La protection de la confidentialité dans le procès : secret d’affaires et secret professionnel de l’avocat

Type

Propriété intellectuelle / Nouvelles technologies / Communication

Date de publication

21 juin 2016

La Cour de cassation, dans un arrêt de la 1ère chambre civile du 25 février 2016 (n°14-25.729, Jurisdata n°2016-003097), intervenant seulement quelques semaines avant l’adoption par le Parlement Européen de la Directive sur le secret d’affaires, vient de se prononcer sur la portée du secret professionnel de l’avocat face au secret d’affaires lors d’un procès.

L’objet du litige portait sur la communication de pièces entre les parties. Le Président d’un Tribunal de commerce, saisi par voie de requête en vertu de l’article 145 du Code de Procédure Civile, avait désigné un huissier de justice afin qu’il saisisse et place sous séquestre certains documents informatiques détenus par le défendeur.

A la suite d’une assignation en référé délivrée afin d’obtenir la communication des pièces saisies et détenues par l’huissier, le juge avait procédé, avec le défendeur et son avocat, au tri des documents pouvant être communiqués au demandeur. Le demandeur et son conseil n’étaient donc pas présents lors de ce tri.

Le demandeur avait interjeté appel de l’ordonnance du juge des référés arguant du non-respect du contradictoire. Il soutenait qu’il aurait dû être présent, ou représenté, lors du tri des documents.

La Cour d’appel de Paris a donné raison au demandeur en censurant l’ordonnance de référé. La Cour a ainsi ordonné une nouvelle audience pour le tri des documents. Selon les juges, seuls les avocats des deux parties pouvaient être présents lors du tri des documents afin de pouvoir discuter de la communication desdites pièces, la protection due au secret d’affaire étant assurée par le secret professionnel des avocats.

Le défendeur a formé un pourvoi en cassation arguant du fait que le secret professionnel de l’avocat ne protègerait pas efficacement le secret d’affaires dans la mesure où le secret professionnel de l’avocat ne joue pas à l’égard de l’adversaire du client de l’avocat.

Finalement, le 25 février 2016, la Cour de Cassation fait droit au pourvoi au motif « que le secret professionnel des avocats ne s’étend pas aux documents détenus par l’adversaire de leur client, susceptibles de relever du secret des affaires, dont le refus de communication constitue l’objet même du litige ».

Par cet arrêt, antérieur à l’adoption de la Directive, la Cour de Cassation renforce la protection du secret d’affaires dont elle estime que la confidentialité n’est pas couverte par le secret professionnel de l’avocat.

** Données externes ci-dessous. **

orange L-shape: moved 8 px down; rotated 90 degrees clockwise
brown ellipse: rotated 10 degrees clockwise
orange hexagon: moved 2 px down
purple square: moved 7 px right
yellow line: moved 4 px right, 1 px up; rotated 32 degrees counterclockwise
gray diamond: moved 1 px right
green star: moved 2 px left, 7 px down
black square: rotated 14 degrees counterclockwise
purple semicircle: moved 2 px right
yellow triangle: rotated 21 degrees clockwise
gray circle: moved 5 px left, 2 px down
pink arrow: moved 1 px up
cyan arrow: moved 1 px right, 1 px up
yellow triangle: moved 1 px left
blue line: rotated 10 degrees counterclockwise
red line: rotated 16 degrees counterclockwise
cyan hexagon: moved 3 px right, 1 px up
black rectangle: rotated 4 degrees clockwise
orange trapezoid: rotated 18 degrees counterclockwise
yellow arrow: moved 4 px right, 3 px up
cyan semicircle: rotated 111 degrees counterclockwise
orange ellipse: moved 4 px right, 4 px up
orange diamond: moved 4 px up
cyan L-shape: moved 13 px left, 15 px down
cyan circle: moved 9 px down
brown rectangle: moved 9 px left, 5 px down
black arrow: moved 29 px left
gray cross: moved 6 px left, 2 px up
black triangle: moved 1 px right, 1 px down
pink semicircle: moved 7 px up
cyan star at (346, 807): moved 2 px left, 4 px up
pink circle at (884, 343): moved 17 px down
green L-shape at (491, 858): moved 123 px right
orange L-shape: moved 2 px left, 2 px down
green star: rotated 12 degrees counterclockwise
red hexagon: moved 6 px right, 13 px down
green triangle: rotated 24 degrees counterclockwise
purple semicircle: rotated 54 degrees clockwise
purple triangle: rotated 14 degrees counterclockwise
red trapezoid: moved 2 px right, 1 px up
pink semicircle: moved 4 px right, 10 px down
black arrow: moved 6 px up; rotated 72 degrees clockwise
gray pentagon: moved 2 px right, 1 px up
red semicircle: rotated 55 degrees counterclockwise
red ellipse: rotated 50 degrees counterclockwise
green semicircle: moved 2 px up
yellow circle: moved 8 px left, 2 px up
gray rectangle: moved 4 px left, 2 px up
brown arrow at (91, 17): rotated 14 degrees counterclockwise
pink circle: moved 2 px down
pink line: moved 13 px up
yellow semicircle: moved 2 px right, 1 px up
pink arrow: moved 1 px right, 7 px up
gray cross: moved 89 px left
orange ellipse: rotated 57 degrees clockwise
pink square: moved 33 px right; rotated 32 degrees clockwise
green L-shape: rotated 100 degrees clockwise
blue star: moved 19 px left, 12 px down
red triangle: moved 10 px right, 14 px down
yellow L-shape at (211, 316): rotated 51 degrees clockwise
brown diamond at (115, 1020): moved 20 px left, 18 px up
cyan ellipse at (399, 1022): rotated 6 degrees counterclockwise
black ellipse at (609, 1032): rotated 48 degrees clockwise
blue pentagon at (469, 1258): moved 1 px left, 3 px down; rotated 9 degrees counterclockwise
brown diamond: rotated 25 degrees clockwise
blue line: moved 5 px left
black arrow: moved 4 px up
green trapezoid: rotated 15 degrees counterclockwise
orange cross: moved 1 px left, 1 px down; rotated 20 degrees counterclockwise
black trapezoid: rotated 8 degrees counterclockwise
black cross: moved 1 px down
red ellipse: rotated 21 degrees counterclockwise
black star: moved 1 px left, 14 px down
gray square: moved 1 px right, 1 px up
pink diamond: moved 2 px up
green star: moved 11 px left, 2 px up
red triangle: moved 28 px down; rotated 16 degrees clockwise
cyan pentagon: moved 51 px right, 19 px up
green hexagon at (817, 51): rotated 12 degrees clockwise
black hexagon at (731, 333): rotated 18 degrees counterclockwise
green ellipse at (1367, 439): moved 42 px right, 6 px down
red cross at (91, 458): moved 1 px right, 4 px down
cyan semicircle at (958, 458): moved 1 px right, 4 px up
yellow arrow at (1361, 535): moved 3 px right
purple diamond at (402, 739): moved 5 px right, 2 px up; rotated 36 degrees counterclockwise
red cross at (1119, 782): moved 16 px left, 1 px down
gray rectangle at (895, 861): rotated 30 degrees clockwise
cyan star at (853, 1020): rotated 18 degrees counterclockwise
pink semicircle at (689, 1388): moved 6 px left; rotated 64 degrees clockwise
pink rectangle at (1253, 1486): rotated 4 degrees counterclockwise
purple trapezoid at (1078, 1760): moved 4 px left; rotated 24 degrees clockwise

Cette position pourrait être remise en cause par la Directive sur le secret d’affaires.

L’article 9 de la Directive prévoit une « protection du caractère confidentiel des secrets d’affaires au cours des procédures judiciaires ».

A cet égard, les Etats membres auront l’obligation de veiller à ce que les autorités judiciaires, à la demande d’une partie ou d’office, puissent qualifier de confidentielles certaines informations au titre du secret d’affaires.

Les tribunaux auront la possibilité d’imposer :

  • des « cercles de confidentialité » en autorisant l’accès à certaines pièces du dossier qu’à un nombre limité de personnes ;
  • ou encore de restreindre l’accès aux audiences à un nombre limité de personnes, de même que l’accès aux procès-verbaux ou notes d’audience, dans la mesure où des secrets d’affaires allégués seraient susceptibles d’y être divulgués.

Le considérant 25 du préambule de cette Directive précise que ces personnes devront être soumises aux obligations de confidentialité. Il indique en outre que, s’agissant du cercle restreint de personnes, il « devrait dès lors comprendre au moins une personne physique pour chaque partie, ainsi que l’avocat de chaque partie et, le cas échéant, d’autres représentants disposant des qualifications appropriés conformément au droit national pour défendre, représenter ou servir les intérêts d’un partie dans les procédures judiciaires couvertes par la présente Directive ». Il est encore précisé que « toutes ces personnes devraient avoir pleinement accès à ces éléments de preuve ou ces audiences ».

Or, cette solution du « cercle de confidentialité » autoriserait ainsi l’avocat du demandeur à être présent lors du tri des informations relevant ou non du secret d’affaires, contrairement à ce qu’a jugé la Cour de cassation le 25 février dernier.